The base/ directory is compiler-owned and always overwritten on recompilation. Platform customizations go in a separate common/ overlay that the compiler never touches.

4. Yield Analyzer#

File: analyzer.py

The yield analyzer extracts routing edges from generated routers, user-written handlers, and manifest error routes to produce a unified GraphData structure.

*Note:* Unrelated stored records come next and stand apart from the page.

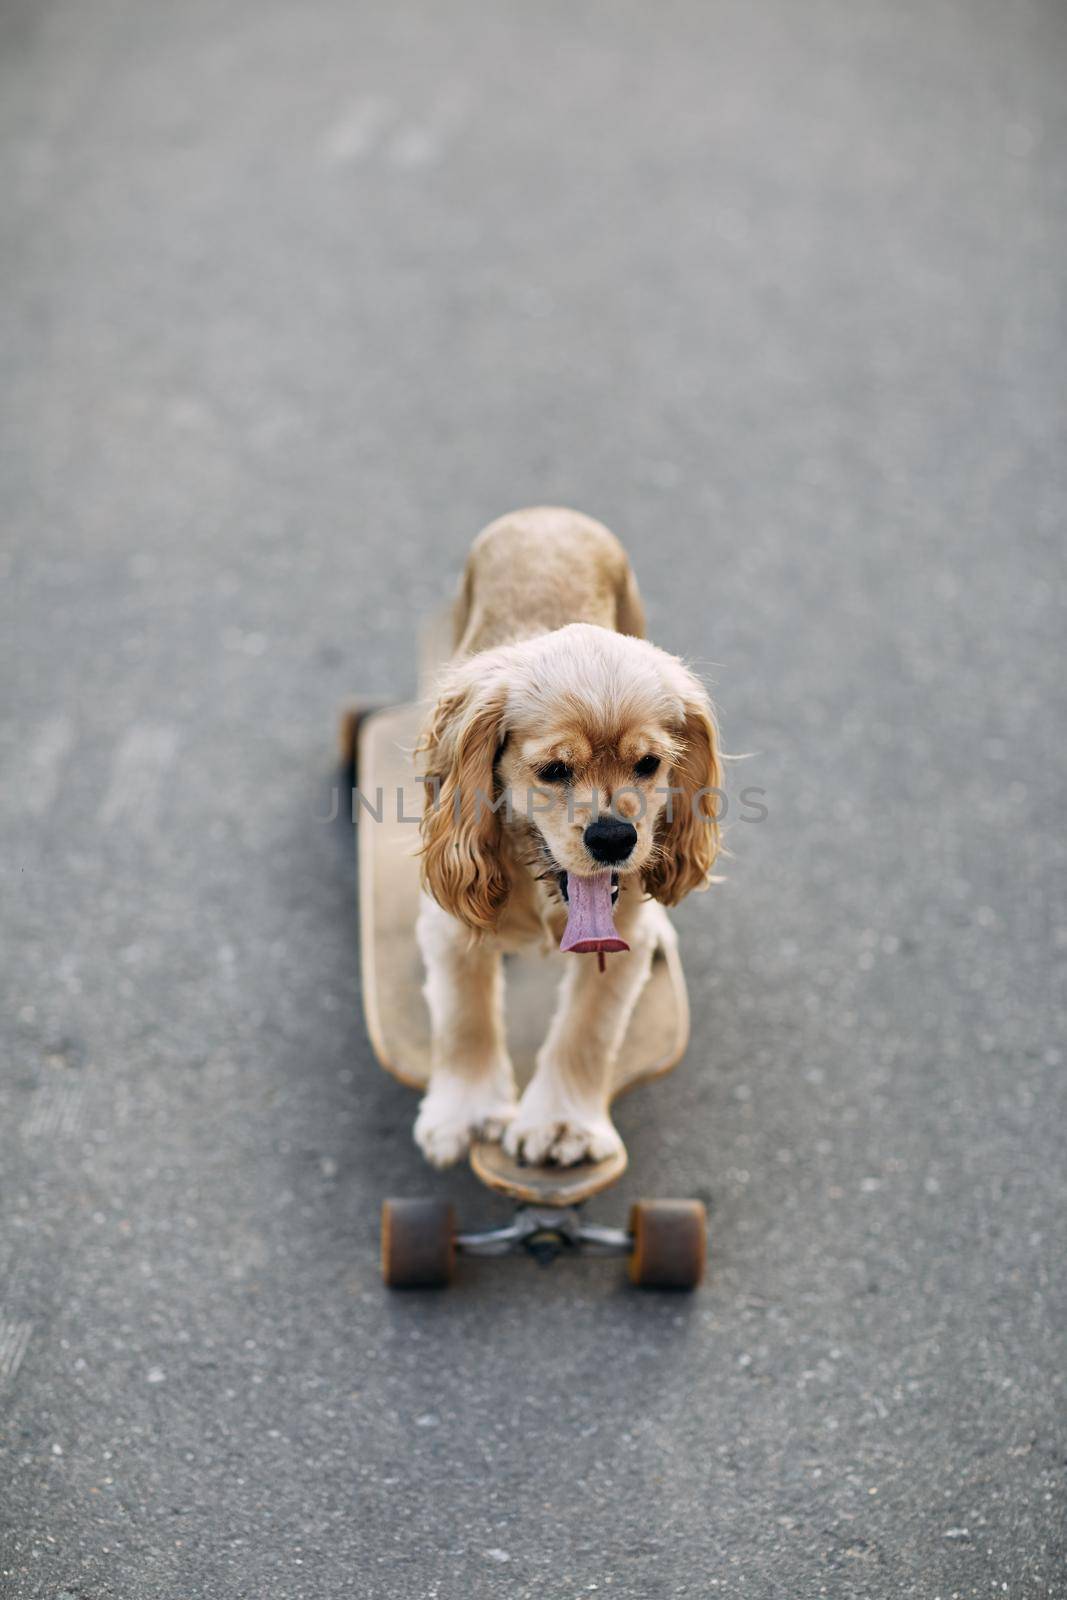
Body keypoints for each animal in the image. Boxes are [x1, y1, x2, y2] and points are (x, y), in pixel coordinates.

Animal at [412, 505, 723, 1171]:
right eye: (554, 770)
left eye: (649, 764)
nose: (614, 838)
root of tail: (548, 513)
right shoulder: (449, 918)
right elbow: (464, 1017)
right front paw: (467, 1114)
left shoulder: (622, 928)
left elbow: (588, 1027)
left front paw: (561, 1127)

It parses Python source via ast.parse(), walking handler function ASTs to find yield statements matching ABI patterns (yield "SET", ".route.next", [...]). For each yield inside an if/else block, the enclosing condition is captured as the edge label.

Three handler categories#

  1. Generated routers (routers.py): Full yield analysis — all patterns are analyzable since the compiler generated them. The one-decision-per-router invariant means the analyzer only encounters flat if/else blocks.
  2. User-written handlers (project source): Best-effort yield analysis via inspect.getsource() or direct file read. Captures yield "SET", ".route.next" patterns for override edges.
  3. External package handlers (site-packages): Best-effort via inspect.getsource(). Opaque node if source is unavailable (C extensions, bytecode-only).

Merge algorithm#

  1. Parse generated routers → extract routing chains
  2. Parse user handlers → extract override edges
  3. Parse manifests → resiliency.rules[*].thenRoute → error routing edges
  4. Merge: chains + overrides + error edges. Override edges from user handlers replace flow-declared edges (marked override: true).

5. Graph Generator#

File: graphgen.py

Three renderers consuming the same GraphData:

def to_dot(data: GraphData, flow_name: str) -> str: ...
def to_mermaid(data: GraphData, flow_name: str) -> str: ...
def to_json(data: GraphData, flow_name: str) -> dict: ...

Each renderer iterates nodes and edges from GraphData and applies format- specific styling. The DOT renderer uses node colors to distinguish actor types (green for entry/exit, wheat for routers, blue for user handlers). The Mermaid renderer produces equivalent diagrams for documentation contexts where Graphviz is unavailable.

CLI#

# Compile with visualization
asya flow compile pipeline.py --output-dir compiled/ --plot

# Validate only
asya flow validate pipeline.py

Options: --plot, --plot-width N, --max-iterations N (loop guard, default 100), --overwrite, --verbose.

Testing#

Suite Location Coverage
Parser unit tests src/asya-lab/tests/flow/test_parser*.py ~95%
CodeGen unit tests src/asya-lab/tests/flow/test_codegen*.py ~98%
Analyzer unit tests src/asya-lab/tests/flow/test_analyzer*.py Yield pattern extraction + merge
GraphGen unit tests src/asya-lab/tests/flow/test_graphgen*.py DOT + Mermaid + JSON rendering
Compiler API tests src/asya-lab/tests/flow/test_compiler*.py ~93%
Component tests testing/component/flow-compiler/ E2E compilation + execution

What Flow Does NOT Do#

Flow is strictly about control flow — the order in which actors execute and the conditions under which they execute. It has no opinion on:

  • Business logic: what classify or escalate actually do — that's your handler code
  • Data transformation: how payloads are shaped, validated, or enriched — that's inside each actor
  • Streaming: token-by-token LLM output, SSE events — that's handled by the actor's ABI yields (yield "FLY", {...})
  • Data storage: S3 uploads, database writes — that's your actor's concern

Flow groups actors and generates the routing glue between them. Nothing more.